>> Start SELECTED EXCERPT
Question

Find a point on the curve y = x³ + 1 where the tangent is parallel to the chord joining (1, 2) and (3, 28) ?

Answer 1

​Let : 

\[f\left( x \right) = x^3 + 1\] 

The tangent to the curve is parallel to the chord joining the points  \[\left( 1, 2 \right)\] and \[\left( 3, 28 \right)\] .

Assume that the chord joins the points \[\left( a, f\left( a \right) \right)\] and \[\left( b, f\left( b \right) \right)\] .

\[\therefore\] \[a = 1, b = 3\]

The polynomial function is everywhere continuous and differentiable.
So, \[f\left( x \right) = x^3 + 1\] is continuous on \[\left[ 1, 3 \right]\] and differentiable on \[\left( 1, 3 \right)\] .

Thus, both the conditions of Lagrange's theorem are satisfied.
>> End SELECTED EXCERPT
### EXERCISE GOAL
In the tangent-and-chord solution, list every point that the chord is said to join, including those given in symbolic form.
>> Start STORED ROWS
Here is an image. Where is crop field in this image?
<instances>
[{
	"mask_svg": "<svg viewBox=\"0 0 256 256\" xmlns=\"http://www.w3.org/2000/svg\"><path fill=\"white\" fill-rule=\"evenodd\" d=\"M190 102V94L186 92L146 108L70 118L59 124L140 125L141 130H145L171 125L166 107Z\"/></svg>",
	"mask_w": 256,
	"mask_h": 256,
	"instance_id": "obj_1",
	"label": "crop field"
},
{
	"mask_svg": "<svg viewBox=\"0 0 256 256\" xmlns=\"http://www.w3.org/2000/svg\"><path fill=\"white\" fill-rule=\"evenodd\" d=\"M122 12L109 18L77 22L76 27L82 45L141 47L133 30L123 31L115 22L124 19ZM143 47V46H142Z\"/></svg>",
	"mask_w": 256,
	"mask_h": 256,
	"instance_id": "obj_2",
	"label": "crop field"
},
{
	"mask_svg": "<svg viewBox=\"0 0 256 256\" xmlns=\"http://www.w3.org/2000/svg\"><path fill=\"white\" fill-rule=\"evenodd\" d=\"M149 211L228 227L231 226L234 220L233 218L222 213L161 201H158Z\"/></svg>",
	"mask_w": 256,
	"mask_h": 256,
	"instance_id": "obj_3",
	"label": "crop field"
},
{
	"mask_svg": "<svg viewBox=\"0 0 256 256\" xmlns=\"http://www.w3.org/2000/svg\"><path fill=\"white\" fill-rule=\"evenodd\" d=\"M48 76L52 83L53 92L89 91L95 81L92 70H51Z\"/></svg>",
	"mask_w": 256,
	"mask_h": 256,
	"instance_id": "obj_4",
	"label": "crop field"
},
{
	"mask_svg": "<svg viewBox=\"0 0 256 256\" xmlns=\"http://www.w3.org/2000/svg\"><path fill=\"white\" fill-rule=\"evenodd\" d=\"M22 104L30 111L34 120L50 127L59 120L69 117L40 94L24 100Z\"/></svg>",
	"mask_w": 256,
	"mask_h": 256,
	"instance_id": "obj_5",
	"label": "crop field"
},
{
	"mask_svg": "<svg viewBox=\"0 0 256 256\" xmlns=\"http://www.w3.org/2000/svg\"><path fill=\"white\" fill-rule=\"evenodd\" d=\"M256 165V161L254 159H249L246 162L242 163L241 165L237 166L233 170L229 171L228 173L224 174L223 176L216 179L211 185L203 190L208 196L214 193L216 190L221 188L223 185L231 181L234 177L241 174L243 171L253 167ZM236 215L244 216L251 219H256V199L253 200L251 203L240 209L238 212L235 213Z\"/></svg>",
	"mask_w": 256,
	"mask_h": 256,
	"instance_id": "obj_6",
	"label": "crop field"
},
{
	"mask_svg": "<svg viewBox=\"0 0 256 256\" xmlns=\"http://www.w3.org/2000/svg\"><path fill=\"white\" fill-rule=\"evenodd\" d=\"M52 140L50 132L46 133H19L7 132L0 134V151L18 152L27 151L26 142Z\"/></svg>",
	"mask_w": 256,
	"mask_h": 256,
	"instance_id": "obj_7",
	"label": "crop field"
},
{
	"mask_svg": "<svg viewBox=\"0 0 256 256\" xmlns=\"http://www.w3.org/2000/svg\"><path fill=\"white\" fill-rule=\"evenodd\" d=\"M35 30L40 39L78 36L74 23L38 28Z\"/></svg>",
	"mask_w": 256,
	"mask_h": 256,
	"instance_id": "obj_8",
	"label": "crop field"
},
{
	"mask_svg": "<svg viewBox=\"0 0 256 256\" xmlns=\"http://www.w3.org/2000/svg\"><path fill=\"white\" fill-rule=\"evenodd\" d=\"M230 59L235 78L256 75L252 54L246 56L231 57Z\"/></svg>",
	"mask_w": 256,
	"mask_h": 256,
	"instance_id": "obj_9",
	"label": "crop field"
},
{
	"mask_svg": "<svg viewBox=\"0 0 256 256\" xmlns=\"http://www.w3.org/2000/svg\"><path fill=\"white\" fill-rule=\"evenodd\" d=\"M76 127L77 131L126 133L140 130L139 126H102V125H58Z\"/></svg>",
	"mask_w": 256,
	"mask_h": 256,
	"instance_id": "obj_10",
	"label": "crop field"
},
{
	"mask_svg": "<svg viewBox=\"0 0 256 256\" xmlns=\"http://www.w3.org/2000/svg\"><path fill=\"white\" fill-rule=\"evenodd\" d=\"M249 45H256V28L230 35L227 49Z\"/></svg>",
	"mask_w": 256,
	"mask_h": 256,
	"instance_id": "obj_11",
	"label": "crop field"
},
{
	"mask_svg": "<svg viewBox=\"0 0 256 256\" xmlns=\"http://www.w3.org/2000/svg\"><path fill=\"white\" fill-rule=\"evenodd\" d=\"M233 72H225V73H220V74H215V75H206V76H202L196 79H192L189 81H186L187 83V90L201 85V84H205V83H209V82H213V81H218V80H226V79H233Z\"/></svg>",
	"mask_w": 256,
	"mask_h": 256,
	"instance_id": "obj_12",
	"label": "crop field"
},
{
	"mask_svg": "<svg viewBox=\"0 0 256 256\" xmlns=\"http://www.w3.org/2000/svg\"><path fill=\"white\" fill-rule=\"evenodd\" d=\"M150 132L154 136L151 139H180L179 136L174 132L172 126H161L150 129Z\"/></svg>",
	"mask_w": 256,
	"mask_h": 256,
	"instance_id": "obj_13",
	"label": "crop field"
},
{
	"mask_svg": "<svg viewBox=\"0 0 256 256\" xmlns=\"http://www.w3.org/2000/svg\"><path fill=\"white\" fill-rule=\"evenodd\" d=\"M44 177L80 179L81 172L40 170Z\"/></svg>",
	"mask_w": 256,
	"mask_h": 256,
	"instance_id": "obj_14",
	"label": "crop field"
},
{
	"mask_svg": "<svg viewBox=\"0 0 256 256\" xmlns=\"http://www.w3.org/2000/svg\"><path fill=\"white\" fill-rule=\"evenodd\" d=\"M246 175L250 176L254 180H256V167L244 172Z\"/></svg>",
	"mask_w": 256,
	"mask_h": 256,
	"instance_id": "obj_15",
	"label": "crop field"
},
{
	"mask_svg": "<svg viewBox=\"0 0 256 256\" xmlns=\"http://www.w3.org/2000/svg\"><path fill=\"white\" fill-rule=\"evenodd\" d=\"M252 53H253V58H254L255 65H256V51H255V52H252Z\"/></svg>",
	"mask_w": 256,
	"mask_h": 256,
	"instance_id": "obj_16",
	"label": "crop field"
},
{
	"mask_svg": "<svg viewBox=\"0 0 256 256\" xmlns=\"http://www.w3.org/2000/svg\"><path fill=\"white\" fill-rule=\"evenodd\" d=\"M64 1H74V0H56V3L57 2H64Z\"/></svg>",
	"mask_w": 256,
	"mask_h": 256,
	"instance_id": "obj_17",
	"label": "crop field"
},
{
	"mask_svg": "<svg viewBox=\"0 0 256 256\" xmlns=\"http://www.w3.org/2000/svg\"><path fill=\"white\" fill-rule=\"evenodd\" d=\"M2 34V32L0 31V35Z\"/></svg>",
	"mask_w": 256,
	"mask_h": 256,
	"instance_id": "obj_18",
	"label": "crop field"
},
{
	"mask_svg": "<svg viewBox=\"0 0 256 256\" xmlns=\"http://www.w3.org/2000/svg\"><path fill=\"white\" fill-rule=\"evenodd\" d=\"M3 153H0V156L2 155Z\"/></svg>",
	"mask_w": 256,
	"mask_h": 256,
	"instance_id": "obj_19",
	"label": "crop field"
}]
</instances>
>> End STORED ROWS
### COMPLETE ANSWER
(1, 2), (3, 28), (a, f(a)), (b, f(b))